Il y a déjà beaucoup de discussions à l’heure actuelle. L’idéal serait de trouver une solution pour moderniser l’évaluation actuelle.

Changeons de sujet, la santé mentale des adolescents est en chute libre. Comment cela se manifeste cette tendance à l’école ?
Je remarque que les jeunes sont davantage sous pression qu’auparavant, notamment lorsqu’il s’agit de leur avenir. Les réseaux sociaux jouent certainement un rôle important là-dedans.

D’où vient cette pression ?
D’après mon expérience, la pression exercée sur les jeunes pour qu’ils entrent au gymnase a augmenté. Elle vient souvent des élèves eux-mêmes, et parfois, de manière tout à fait inconsciente, des parents.

«Pour de nombreuses familles d’universitaires, on craint un déclassement si un des enfants ne va pas au gymnase.»

Les parents qui ont eux-mêmes été au gymnase veulent que leurs enfants y aillent aussi…
On guide ses enfants vers ce que l’on connait. Les parents veulent ce qu’il y a de mieux pour leur enfant. Pour de nombreuses familles d’universitaires, on craint aussi un déclassement si un des enfants ne va pas au gymnase.

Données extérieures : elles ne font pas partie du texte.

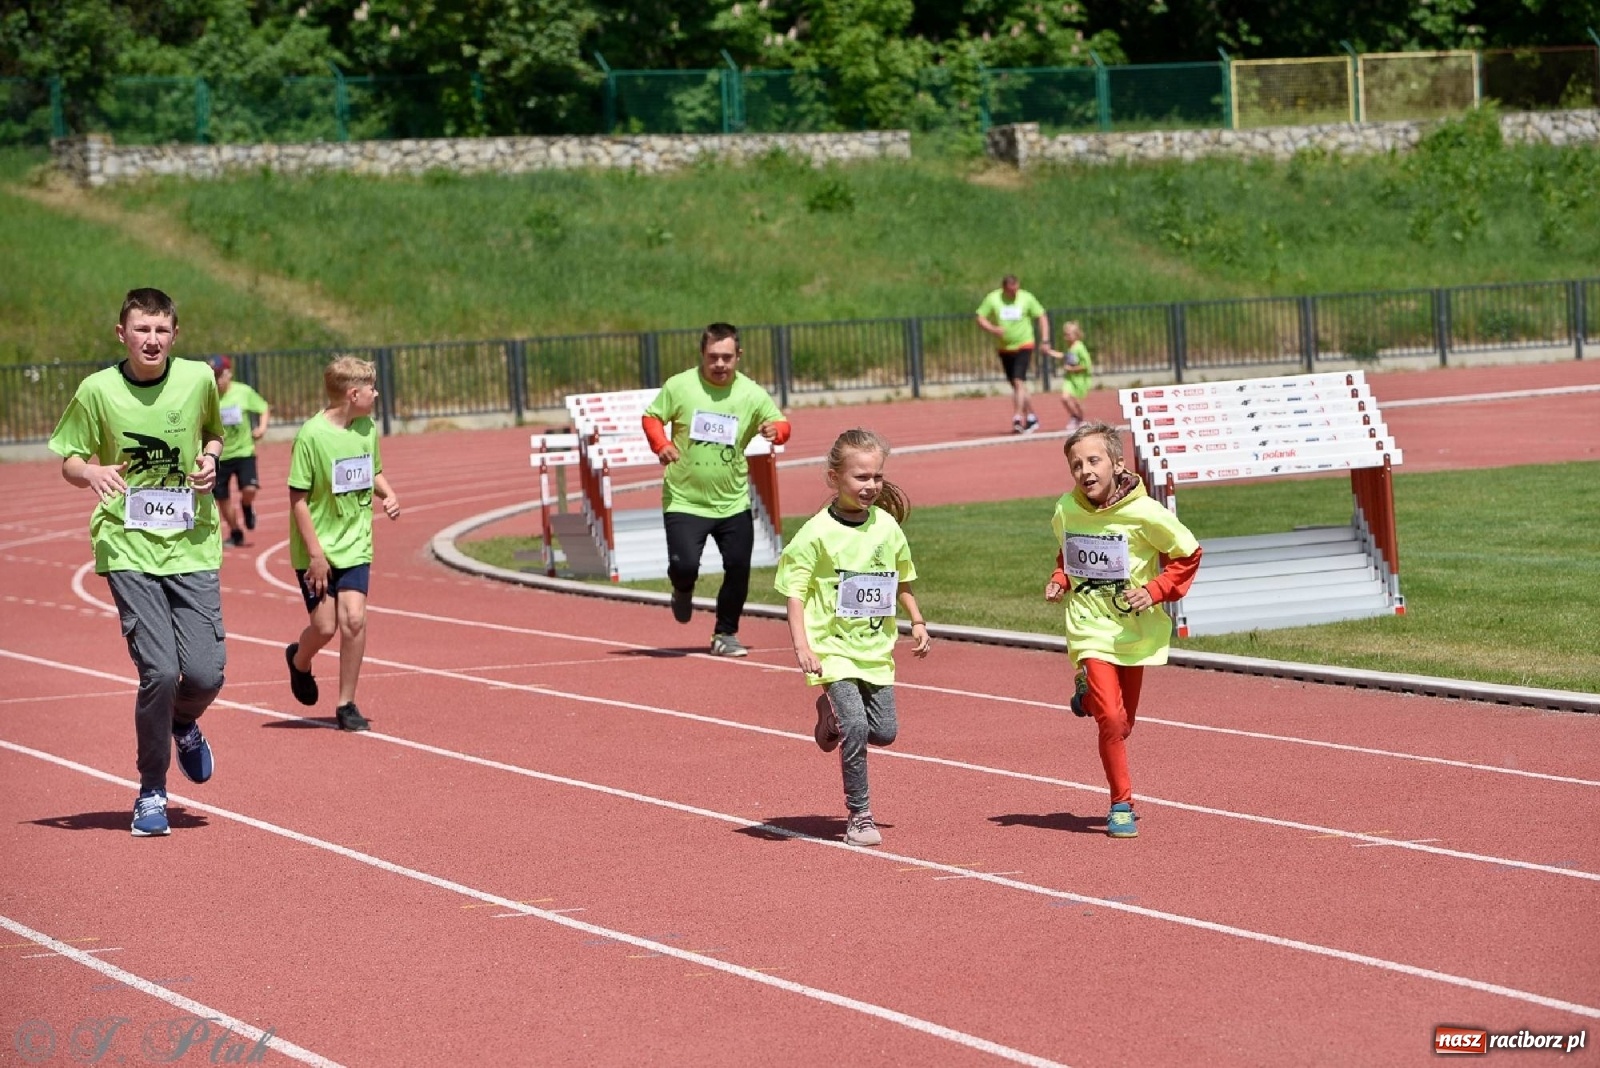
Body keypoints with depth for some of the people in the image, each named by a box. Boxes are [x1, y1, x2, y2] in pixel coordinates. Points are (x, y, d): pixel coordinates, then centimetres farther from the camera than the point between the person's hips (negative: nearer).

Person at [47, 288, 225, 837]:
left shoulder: (199, 379, 1)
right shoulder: (97, 390, -4)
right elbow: (68, 461, 6)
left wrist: (210, 460, 0)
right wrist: (91, 472, -17)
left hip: (193, 546, 2)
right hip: (128, 549, -2)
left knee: (205, 674, -6)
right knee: (159, 671, -13)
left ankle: (184, 724, 32)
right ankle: (151, 792, 7)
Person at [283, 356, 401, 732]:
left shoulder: (368, 428, 2)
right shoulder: (311, 435, -17)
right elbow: (298, 499, -15)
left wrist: (388, 494, -2)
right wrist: (315, 553, -17)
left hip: (355, 545, 4)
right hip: (316, 549, -4)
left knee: (354, 618, -9)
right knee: (325, 625, -2)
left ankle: (347, 704, 4)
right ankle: (299, 661, 34)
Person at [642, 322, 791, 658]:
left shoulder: (752, 394, -4)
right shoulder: (679, 386, -7)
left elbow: (781, 425, 1)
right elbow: (651, 417, 3)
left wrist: (776, 430, -23)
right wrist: (662, 445, -16)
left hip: (733, 502, 2)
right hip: (684, 500, -2)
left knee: (739, 568, -1)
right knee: (684, 565, -14)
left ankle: (726, 634, 21)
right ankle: (683, 592, 25)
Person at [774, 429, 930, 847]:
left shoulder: (887, 526, 4)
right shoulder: (817, 533, -12)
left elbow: (901, 579, 21)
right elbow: (795, 593, -10)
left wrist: (917, 622, 18)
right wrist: (801, 645, -19)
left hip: (876, 647, 5)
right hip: (833, 647, -5)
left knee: (883, 731, 5)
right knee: (856, 727, -17)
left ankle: (832, 714, 38)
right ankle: (859, 817, -4)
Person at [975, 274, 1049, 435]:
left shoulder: (1026, 298, -6)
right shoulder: (992, 299, -5)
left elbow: (1042, 317, 4)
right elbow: (980, 318, 0)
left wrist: (1045, 340, -5)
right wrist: (992, 329, -20)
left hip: (1024, 346, -3)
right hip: (1005, 348, 3)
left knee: (1019, 381, -18)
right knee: (1016, 385, 10)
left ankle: (1017, 419, -21)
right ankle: (1031, 417, 24)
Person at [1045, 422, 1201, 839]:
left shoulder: (1143, 513, -15)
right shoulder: (1066, 511, -5)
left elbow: (1188, 554, -3)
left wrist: (1154, 590, -13)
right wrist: (1060, 580, -1)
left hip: (1134, 629, 0)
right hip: (1090, 629, 0)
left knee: (1123, 722, 12)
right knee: (1111, 718, -16)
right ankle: (1121, 804, -2)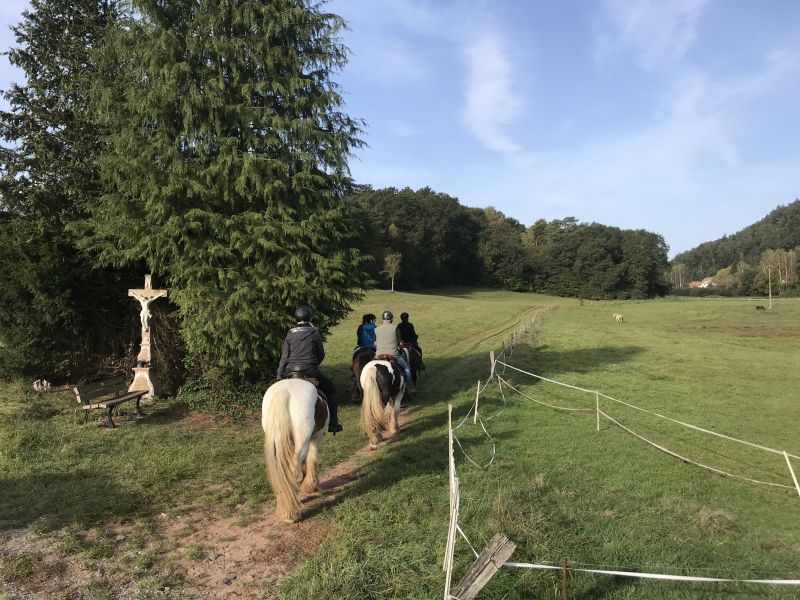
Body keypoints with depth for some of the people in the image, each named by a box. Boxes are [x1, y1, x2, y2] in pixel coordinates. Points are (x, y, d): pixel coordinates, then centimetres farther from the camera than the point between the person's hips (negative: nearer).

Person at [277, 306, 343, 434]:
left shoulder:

Les enfants d’universitaires vont plus facilement au gymnase que les enfants d’ouvriers ou d’immigrés.
Il est prouvé que le niveau de formation des parents a une influence déterminante sur la carrière éducative des enfants. En matière d’égalité des chances, la Suisse fait comparativement pâle figure. Un enfant intelligent, qui aime aller à l’école et apprendre, devrait avoir la possibilité d’aller au gymnase, peu importe le niveau d’éducation de ses parents.

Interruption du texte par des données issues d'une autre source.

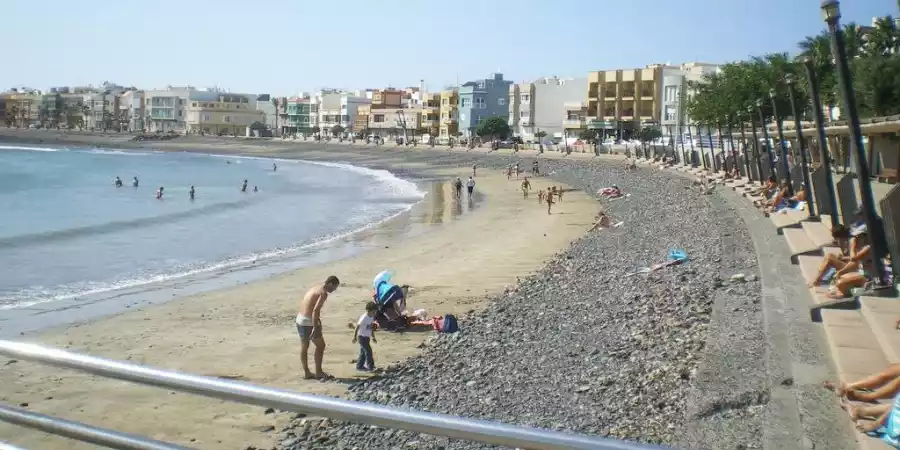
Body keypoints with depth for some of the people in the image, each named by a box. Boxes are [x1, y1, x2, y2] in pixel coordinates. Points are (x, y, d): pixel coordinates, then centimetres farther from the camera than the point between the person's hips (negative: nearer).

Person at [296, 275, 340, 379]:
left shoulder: (314, 289, 15)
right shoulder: (323, 293, -12)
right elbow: (315, 311, -22)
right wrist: (315, 328, -24)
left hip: (299, 320, 9)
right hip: (308, 322, -9)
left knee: (304, 347, 16)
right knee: (321, 346, 7)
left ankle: (306, 373, 25)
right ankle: (318, 372, 13)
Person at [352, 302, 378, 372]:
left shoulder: (372, 317, 3)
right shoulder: (364, 318, -22)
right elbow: (357, 327, -17)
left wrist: (373, 337, 18)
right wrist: (355, 337, -14)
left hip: (367, 337, 8)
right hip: (362, 337, -8)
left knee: (363, 352, 13)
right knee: (368, 351, -8)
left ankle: (359, 366, 21)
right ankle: (371, 366, -2)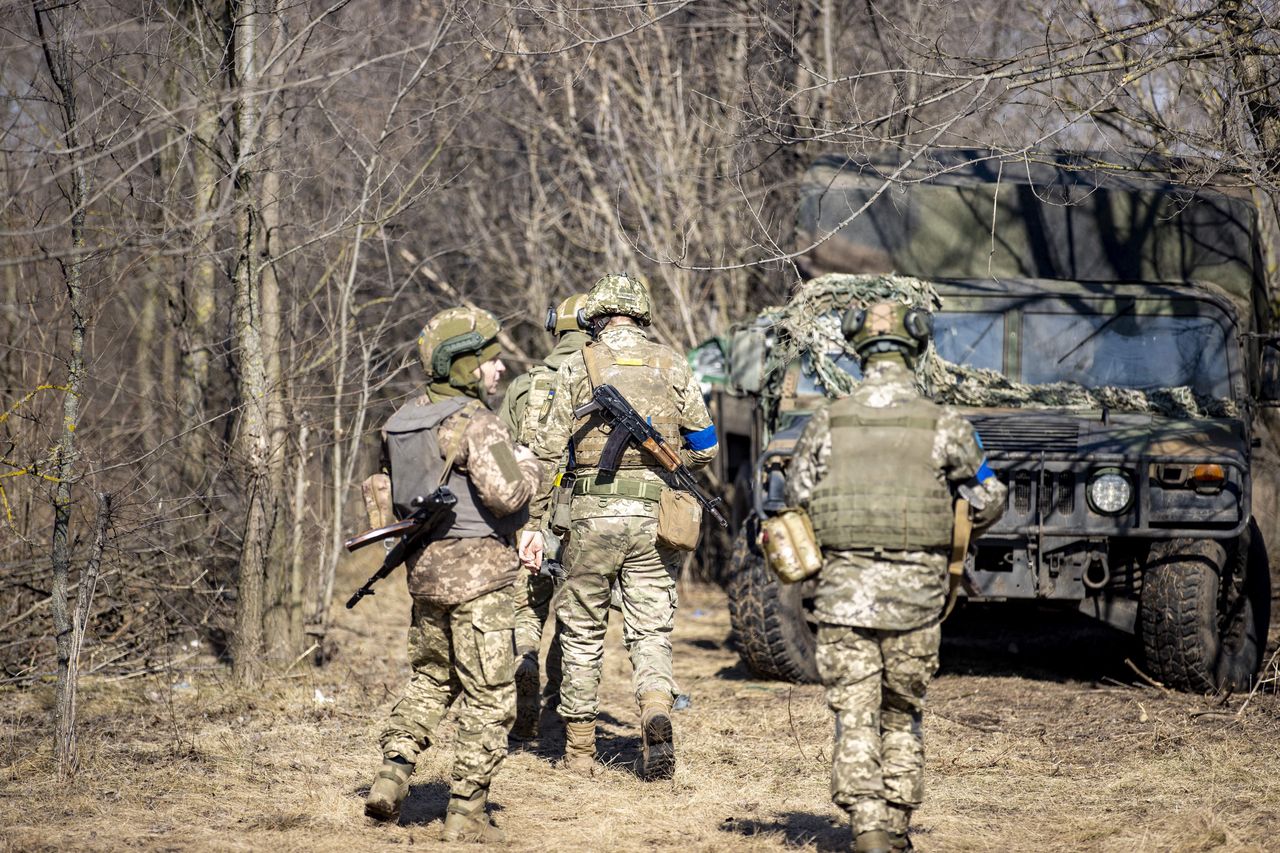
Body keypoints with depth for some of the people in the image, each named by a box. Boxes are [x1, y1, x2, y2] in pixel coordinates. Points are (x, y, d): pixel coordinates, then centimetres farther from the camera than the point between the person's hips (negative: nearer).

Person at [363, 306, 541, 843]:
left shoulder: (405, 421, 8)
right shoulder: (476, 423, -17)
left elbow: (391, 490, 16)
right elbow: (506, 494, -25)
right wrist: (528, 467, -5)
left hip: (425, 567, 7)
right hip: (478, 570, -7)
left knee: (431, 679, 23)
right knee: (488, 697, 1)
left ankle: (393, 775, 10)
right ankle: (465, 813, 1)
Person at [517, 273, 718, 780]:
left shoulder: (578, 368, 1)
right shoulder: (672, 365, 6)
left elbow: (551, 452, -2)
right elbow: (704, 447, 7)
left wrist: (532, 523, 0)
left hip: (594, 511, -1)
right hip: (654, 515, 1)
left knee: (582, 632, 11)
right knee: (651, 632, 6)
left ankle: (579, 750, 15)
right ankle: (657, 707, -22)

Quand est-ce que la pression devient excessive ?
Cela varie au cas par cas. Elle est naturelle et parfois utile. Mais il ne faut pas que la pression pousse l’enfant à être toujours et partout le meilleur. Je déconseille par exemple de récompenser des bonnes notes avec de l’argent. Le plus important, c’est que les enfants et les jeunes puissent se développer selon leurs capacités.

D’ici 2031, il manquera 13’000 enseignants rien qu’au niveau primaire. Comment comptez-vous soulager les enseignants et rendre le métier à nouveau attractif?
C’est à la politique de l’éducation d’en décider. Il est essentiel que l’on accorde à nouveau aux enseignants la confiance et l’estime qu’ils méritent. Mais il faudrait également tenir compte des exigences accrues, de l’hétérogénéité dans les classes et des nombreuses demandes de la société qui ont été attribuées à l’école ces dernières années. En fin de compte, il s’agit de maintenir la qualité élevée de notre enseignement.

La valorisation des enseignants ne suffira probablement pas…
C’est certain, et nous aurons besoin des ressources nécessaires pour améliorer leurs conditions de travail. Certains cantons sont déjà en train d’alléger la charge de travail des maîtres de classe. De nombreux enseignants disent que l’enseignement et le travail avec les enfants est négligé par rapport au reste de leur tâches, comme les évaluations internes et externes, les réunions, ou les visites de classe. Les enseignants veulent tout simplement avoir du temps à consacrer à leurs élèves.

Plus d’enseignants, de spécialistes, de locaux scolaires… Comment financer tout cela ?
Ce n’est pas une question facile. Je suis consciente qu’il s’agit d’un grand défi pour les communes et les cantons. Mais si l’on considère qu’il s’agit d’enfants et de jeunes qui seront plus tard nos spécialistes, il faut trouver des moyens pour financer ces mesures. En fin de compte, il s’agit d’un investissement pour l’avenir de notre pays.”